The RU'ACH CHAIM (Pirkei Avos 3:3) proves from the Gemara in Yoma (73b) that when the Kohanim ate the meat of Korbanos in the Beis ha'Mikdash, they had no waste products. All of the meat was absorbed into their bodies, just as the Man (manna) was absorbed into the bodies ("Nivla b'Eivareihem") of the Jews in the desert (Yoma 73b), since it was a food comprised of spiritual components.
RAV SHMUEL ROTHCHILD in SEFER PEIROS TE'ENAH quotes the SHALMEI TODAH (end of 1:5) who says that the Gemara here seems to contradict the assertion of the Ru'ach Chaim. If the meat of the Korbanos was absorbed into the bodies of the Kohanim and produced no waste products, why did the meat cause digestive disorders?

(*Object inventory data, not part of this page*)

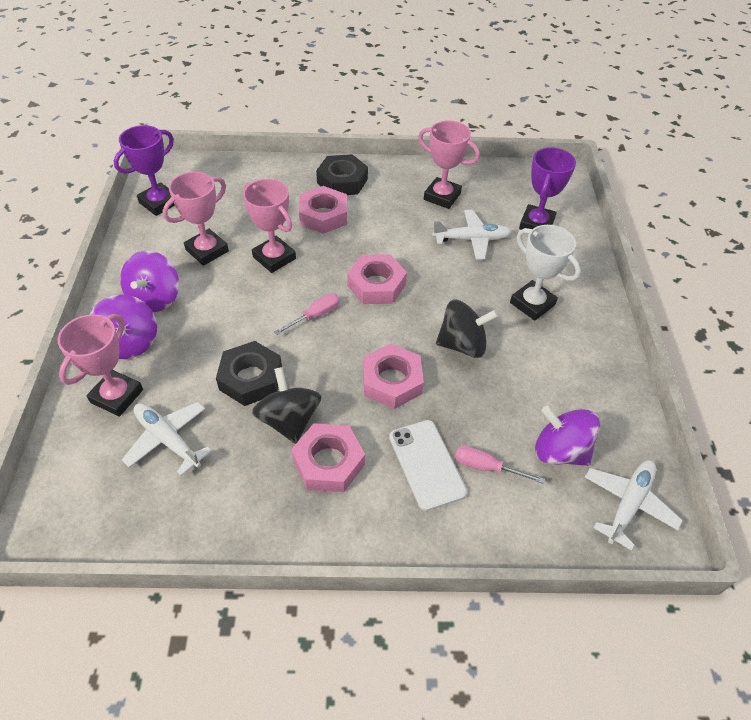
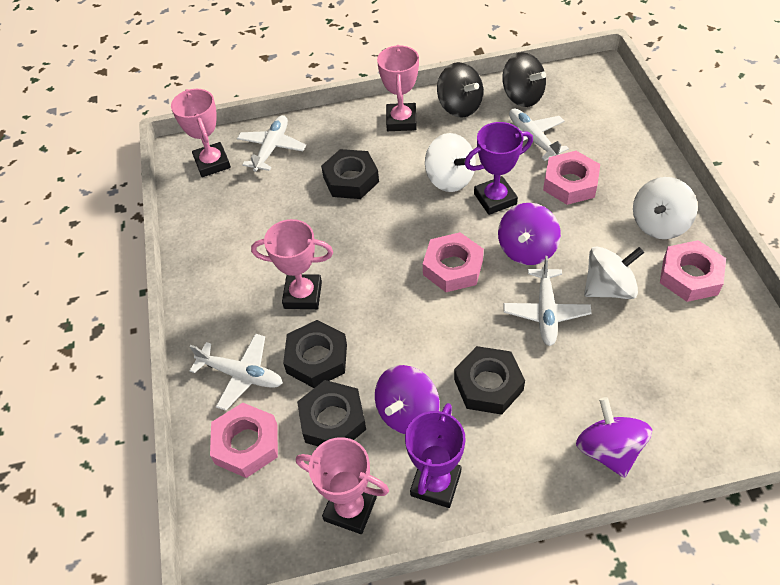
black nut: 2 -> 4
pink screwdriver: 2 -> 0
white phone: 1 -> 0
white plane: 3 -> 4
white spinning top: 0 -> 3
white trophy: 1 -> 0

In addition, the Peiros Te'enah cites the KUNTRUS DIVREI TORAH (9:5) who asks that the verse says, "Shomer Mitzvah Lo Yeda Davar Ra" -- "He who performs a Mitzvah will know no harm [from it]" (Koheles 8:5). The eating of the meat of Kodshim is a Mitzvah, as the Gemara says in Pesachim (85a; Rashi there, DH v'Ha Tanya). Why, then, did the Kohanim suffer from it?
ANSWER: The KUNTRUS DIVREI TORAH answers that perhaps the meat of the Korbanos caused stomach problems only when the Kohanim did not eat the meat with pure intentions, l'Shem Shamayim. The Gemara in Pesachim (3b) relates that it happened that some Kohanim did not have pure intentions when they consumed Kodshim (for example, some Kohanim ate the Lechem ha'Panim with haughtiness). The Gemara in Pesachim (8b) implies that the principle that "he who performs a Mitzvah will know no harm" applies only when one does the Mitzvah with pure intentions, Lishmah. One who performs the Mitzvah for his own personal benefit has no guarantee of protection.
Similarly, perhaps when the Kohanim ate the meat of the Korbanos for their own personal benefit, the meat was not absorbed completely into their bodies and would cause digestive problems. (The Ru'ach Chaim himself suggests such a difference with regard to an ordinary person. When one eats his meal entirely l'Shem Shamayim, the waste products of the food are "burned by his Torah" and leave only the pure and necessary part of the food, which becomes completely absorbed into the body.)